Dataset records =
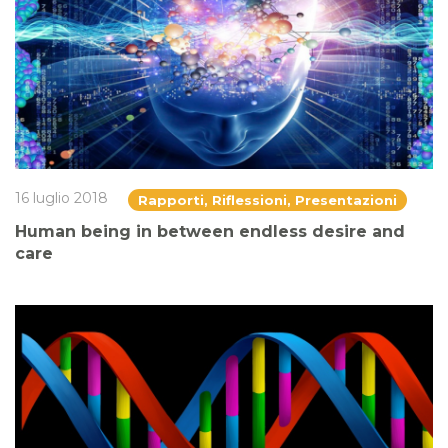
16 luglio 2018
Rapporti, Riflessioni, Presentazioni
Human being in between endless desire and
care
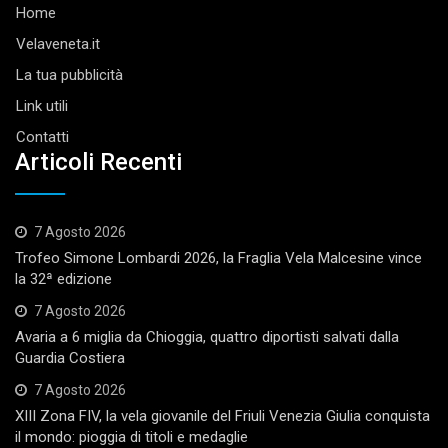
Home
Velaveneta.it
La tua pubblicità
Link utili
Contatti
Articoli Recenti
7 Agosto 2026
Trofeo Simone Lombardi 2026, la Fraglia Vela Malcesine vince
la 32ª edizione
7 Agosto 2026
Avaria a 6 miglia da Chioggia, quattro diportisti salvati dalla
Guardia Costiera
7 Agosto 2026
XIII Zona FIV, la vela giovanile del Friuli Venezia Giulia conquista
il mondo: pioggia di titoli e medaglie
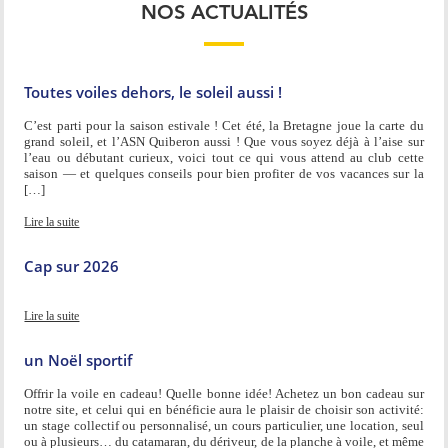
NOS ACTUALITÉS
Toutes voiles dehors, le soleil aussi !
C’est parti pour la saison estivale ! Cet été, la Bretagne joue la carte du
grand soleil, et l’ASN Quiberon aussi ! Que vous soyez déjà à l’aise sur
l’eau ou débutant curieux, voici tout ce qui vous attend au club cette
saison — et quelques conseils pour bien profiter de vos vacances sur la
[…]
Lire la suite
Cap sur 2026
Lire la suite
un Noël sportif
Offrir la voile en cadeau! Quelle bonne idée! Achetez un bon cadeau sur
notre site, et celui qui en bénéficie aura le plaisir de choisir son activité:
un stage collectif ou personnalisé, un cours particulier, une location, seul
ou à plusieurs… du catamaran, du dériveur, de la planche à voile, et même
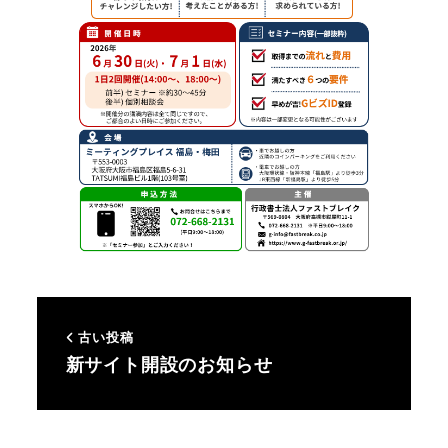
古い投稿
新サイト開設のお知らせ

* * *

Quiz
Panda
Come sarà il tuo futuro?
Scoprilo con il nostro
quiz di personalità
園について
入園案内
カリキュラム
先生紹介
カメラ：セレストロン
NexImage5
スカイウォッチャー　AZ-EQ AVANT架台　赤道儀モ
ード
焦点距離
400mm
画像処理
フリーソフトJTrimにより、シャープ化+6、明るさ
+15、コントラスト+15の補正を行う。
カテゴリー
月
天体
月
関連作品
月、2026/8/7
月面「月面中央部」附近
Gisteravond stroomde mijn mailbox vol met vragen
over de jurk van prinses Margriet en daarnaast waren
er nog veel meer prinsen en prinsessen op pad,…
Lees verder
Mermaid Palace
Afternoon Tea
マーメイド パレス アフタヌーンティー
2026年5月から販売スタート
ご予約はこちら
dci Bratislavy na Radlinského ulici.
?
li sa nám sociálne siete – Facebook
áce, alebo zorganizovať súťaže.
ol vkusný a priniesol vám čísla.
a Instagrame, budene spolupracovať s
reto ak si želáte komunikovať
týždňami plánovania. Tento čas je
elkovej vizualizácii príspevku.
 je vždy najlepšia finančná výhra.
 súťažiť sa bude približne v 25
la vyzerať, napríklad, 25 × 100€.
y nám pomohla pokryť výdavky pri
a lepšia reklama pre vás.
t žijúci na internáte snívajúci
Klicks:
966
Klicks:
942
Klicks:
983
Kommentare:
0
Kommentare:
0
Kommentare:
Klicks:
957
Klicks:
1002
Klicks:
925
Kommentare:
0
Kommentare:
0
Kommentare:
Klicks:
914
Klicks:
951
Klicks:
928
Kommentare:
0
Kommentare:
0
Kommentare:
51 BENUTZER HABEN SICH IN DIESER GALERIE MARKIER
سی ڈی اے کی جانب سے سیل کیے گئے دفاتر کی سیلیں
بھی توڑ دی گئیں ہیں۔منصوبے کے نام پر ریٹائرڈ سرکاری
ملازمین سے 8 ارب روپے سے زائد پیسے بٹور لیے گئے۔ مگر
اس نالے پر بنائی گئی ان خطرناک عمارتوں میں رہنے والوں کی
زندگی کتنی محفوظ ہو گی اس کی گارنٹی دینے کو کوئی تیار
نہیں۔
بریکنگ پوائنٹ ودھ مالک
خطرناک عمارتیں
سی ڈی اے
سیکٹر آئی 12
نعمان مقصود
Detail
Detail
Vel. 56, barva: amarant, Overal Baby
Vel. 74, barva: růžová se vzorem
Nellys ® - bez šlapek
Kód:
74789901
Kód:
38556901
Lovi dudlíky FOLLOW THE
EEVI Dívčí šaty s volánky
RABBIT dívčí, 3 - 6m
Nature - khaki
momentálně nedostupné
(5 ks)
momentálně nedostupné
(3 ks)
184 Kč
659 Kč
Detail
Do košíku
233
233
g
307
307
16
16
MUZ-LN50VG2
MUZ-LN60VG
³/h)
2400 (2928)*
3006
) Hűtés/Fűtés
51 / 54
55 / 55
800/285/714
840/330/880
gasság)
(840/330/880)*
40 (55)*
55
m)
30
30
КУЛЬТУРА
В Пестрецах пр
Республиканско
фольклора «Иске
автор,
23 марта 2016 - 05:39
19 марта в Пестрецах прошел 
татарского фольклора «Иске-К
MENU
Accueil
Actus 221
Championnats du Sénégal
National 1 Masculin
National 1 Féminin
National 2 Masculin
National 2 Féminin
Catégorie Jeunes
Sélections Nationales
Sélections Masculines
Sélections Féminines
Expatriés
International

Request = Provide only the count of lines within the entries above that include the string "Иске".

Task response = 2